[Records in a dataset]
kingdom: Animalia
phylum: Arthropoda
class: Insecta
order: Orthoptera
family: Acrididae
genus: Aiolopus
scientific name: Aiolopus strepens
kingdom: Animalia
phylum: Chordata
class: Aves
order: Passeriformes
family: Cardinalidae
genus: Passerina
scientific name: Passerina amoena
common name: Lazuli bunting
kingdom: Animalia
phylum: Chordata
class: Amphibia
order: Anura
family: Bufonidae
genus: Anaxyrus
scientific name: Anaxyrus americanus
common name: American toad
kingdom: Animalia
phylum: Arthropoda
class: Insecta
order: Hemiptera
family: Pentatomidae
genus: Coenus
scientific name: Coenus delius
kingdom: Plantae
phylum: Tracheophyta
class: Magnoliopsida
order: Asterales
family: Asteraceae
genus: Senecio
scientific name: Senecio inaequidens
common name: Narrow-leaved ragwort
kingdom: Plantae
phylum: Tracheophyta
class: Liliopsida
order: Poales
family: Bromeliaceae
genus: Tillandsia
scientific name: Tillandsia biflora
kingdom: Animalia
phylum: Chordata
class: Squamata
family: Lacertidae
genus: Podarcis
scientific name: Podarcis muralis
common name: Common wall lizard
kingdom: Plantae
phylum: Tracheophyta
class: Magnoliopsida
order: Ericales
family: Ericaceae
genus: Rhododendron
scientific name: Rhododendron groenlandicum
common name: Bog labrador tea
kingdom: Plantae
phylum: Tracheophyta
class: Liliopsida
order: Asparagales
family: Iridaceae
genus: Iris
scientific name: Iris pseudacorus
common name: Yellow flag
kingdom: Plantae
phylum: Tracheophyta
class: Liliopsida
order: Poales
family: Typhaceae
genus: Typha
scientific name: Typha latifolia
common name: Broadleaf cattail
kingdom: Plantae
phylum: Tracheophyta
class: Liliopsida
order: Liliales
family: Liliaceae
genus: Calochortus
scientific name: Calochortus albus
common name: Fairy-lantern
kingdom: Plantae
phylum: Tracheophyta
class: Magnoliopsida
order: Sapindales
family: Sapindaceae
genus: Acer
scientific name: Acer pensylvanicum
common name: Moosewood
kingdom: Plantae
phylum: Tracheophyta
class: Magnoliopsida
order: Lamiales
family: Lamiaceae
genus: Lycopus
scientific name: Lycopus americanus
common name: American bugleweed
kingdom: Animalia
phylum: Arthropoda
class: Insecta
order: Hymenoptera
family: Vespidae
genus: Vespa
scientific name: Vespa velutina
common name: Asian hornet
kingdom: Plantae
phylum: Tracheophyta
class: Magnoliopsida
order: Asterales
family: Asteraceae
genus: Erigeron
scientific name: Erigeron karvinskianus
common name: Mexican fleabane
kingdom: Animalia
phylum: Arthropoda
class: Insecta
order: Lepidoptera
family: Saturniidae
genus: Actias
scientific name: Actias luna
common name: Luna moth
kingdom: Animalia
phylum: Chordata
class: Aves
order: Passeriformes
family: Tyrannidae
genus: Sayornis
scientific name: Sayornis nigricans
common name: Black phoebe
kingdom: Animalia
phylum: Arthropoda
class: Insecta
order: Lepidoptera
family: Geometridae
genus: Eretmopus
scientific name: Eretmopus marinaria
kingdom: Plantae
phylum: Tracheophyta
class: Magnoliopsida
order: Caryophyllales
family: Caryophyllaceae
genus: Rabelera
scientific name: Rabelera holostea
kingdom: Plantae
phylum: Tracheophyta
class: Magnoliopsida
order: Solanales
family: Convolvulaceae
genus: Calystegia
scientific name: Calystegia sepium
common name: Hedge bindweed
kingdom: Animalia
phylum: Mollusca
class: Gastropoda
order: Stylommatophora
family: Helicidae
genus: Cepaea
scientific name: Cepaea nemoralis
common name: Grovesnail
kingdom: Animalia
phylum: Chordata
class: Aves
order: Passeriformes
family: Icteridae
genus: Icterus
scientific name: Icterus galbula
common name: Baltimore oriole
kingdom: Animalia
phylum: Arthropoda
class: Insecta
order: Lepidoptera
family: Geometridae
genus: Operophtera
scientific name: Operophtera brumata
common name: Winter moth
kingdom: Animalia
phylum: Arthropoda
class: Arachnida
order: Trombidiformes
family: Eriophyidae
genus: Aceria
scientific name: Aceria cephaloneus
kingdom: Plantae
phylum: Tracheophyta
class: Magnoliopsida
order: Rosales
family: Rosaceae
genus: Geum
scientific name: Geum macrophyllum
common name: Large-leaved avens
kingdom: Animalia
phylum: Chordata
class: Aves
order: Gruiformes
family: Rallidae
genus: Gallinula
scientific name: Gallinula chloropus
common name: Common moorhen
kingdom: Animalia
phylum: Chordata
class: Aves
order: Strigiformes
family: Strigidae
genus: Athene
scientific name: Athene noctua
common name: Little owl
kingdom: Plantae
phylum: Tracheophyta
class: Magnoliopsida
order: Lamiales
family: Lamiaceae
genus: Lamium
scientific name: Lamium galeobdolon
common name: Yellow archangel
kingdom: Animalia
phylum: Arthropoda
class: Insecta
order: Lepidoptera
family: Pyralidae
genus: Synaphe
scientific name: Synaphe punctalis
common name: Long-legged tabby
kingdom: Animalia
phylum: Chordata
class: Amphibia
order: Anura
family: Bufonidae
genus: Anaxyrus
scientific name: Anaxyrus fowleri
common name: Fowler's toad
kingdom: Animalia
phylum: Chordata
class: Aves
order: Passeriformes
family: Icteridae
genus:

■ Problem details ■
Can you pull out the lines of the records starting at the line that contains "common name: Fairy-lantern" and ending at the line that contains "scientific name: Lycopus americanus", and repeat them word for word?

■ Response ■
common name: Fairy-lantern
kingdom: Plantae
phylum: Tracheophyta
class: Magnoliopsida
order: Sapindales
family: Sapindaceae
genus: Acer
scientific name: Acer pensylvanicum
common name: Moosewood
kingdom: Plantae
phylum: Tracheophyta
class: Magnoliopsida
order: Lamiales
family: Lamiaceae
genus: Lycopus
scientific name: Lycopus americanus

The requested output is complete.